Nearly 6 million Americans suffer from heart failure or congestive heart failure. Cardiovascular specialist Alex Alperovich, MD, FACC, FSCAI, at Advanced Cardiovascular & Vein Center in Jackson, Tennessee, offers expert support when you suffer from this condition in which your heart works less efficiently than normal. To have your congestive heart failure managed for the long term, call the office at (731) 215-1281 or book an appointment online today.

Congestive Heart Failure Q & A

What is heart failure?

Heart failure refers to a condition in which your heart has stopped working as efficiently as it should. Your blood moves more slowly through the heart and consequently increases pressure on it.

When you have less blood pumping through your heart, you have less blood flowing to essential organs and not enough oxygen and nutrients to meet your body’s needs. To compensate, your heart muscle walls stretch to hold more blood to try and serve the body. However, with time this weakens the heart so it can’t pump as efficiently.

Your kidneys are affected by this diminished heart efficiency and cause your body to retain fluid and salt, congesting the body such that you have congestive heart failure.

What are the symptoms of heart failure?

Heart failure doesn’t always present with severe symptoms, though you may have intermittent signs that include:

  • Congested lungs that present as shortness of breath or difficulty breathing when lying flat
  • Dizziness, fatigue, and weakness because you have less blood flowing to your organs and muscles, including your brain
  • Fluid retention, particularly in your ankles, legs, and abdomen
  • Rapid or irregular heartbeat as your heart tries to deliver enough blood to your body

Any of these symptoms can occur with heart failure.
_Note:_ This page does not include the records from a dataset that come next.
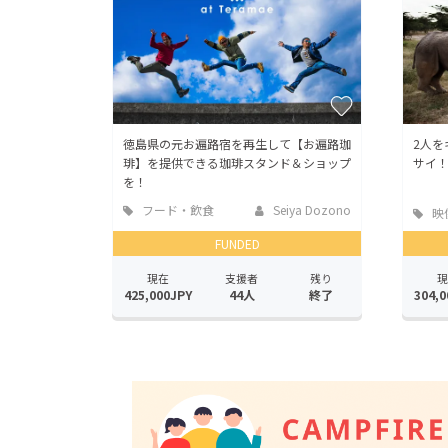
徳島県の元お遍路宿を再生して【お遍路珈
2人を
琲】を提供できる珈琲スタンド＆ショップ
サイ
を！
フード・飲食
Seiya Dozono
映
店
FUNDED
現在
支援者
残り
現
425,000JPY
44人
終了
304,0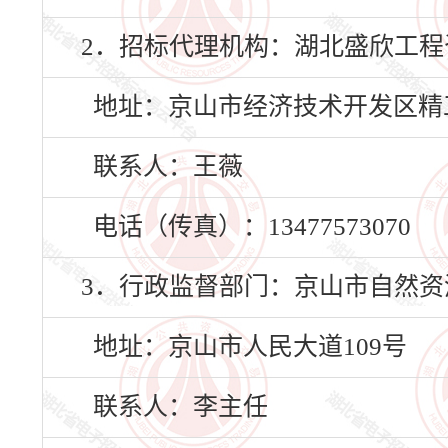
2．招标代理机构：湖北盛欣工程
地址：京山市经济技术开发区精
联系人：王薇
电话（传真）：13477573070
3．行政监督部门：京山市自然资
地址：京山市人民大道109号
联系人：李主任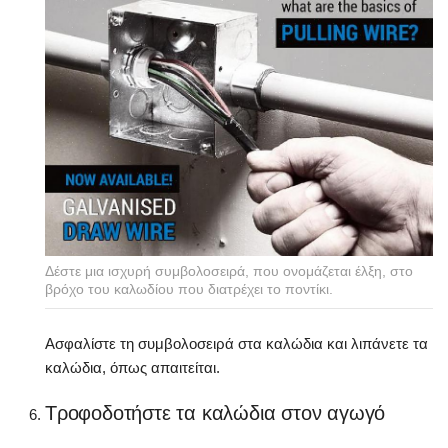
Δέστε μια ισχυρή συμβολοσειρά, που ονομάζεται έλξη, στο
βρόχο του καλωδίου που διατρέχει το ποντίκι.
Ασφαλίστε τη συμβολοσειρά στα καλώδια και λιπάνετε τα
καλώδια, όπως απαιτείται.
Τροφοδοτήστε τα καλώδια στον αγωγό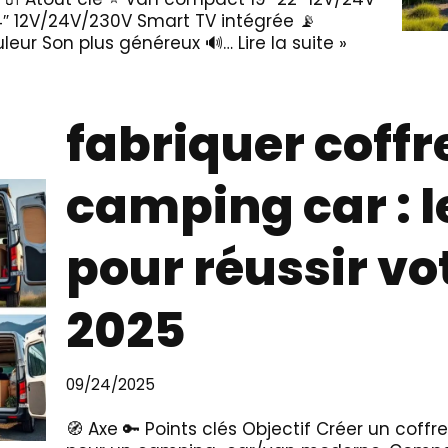
 12V/24V/230V Smart TV intégrée 📡
uleur Son plus généreux 🔊…
Lire la suite »
fabriquer coffr
camping car : l
pour réussir vo
2025
09/24/2025
🧭 Axe 🔑 Points clés Objectif Créer un coffre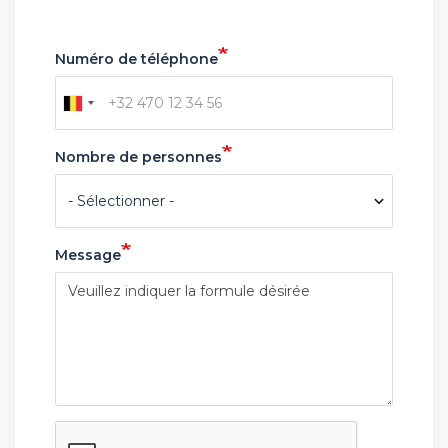
heure
heure
désirée:
désirée:
Date
Heure
Numéro de téléphone
Nombre de personnes
Message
How is heart failure diagnosed?

Dr. Alperovich conducts a thorough medical history and physical exam. He’ll review potential conditions you have, such as coronary artery disease (CAD), diabetes, or high blood pressure (hypertension) that may lead to heart failure.
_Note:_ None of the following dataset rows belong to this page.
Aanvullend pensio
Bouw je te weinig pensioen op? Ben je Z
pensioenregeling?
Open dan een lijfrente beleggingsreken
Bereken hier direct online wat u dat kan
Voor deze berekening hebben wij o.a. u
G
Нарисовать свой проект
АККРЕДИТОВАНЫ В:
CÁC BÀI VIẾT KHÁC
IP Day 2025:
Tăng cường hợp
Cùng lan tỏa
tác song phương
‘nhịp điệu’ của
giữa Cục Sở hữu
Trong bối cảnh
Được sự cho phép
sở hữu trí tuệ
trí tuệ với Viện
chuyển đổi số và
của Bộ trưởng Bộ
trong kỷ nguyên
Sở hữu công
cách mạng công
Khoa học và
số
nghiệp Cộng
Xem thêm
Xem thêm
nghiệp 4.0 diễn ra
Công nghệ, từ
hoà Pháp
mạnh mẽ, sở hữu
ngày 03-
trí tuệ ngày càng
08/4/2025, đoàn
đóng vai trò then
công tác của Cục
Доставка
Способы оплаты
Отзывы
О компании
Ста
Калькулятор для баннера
You’ll also possibly undergo certain screening tests, including:

  • Blood tests to evaluate organ function
  • B-type natriuretic peptide (BNP) blood test to evaluate a substance your heart produces in response to heart failure
  • Echocardiogram to examine your heart’s movement and function and electrocardiogram (ECG or EKG) to record your heart’s electrical impulses
  • Ejection fraction to measure how well your heart pumps with each beat
  • Chest X-ray to see the size of your heart and any possible fluid buildup
  • Cardiac catheterization and stress test to evaluate for coronary artery disease

How is heart failure managed?

Dr. Alperovich helps you manage heart failure with medications and lifestyle changes. He carefully monitors you and makes adjustments to these strategies as needed to slow the progression of the condition. He does everything possible to help you lessen your symptoms, maintain a high quality of life, and avoid hospitalization.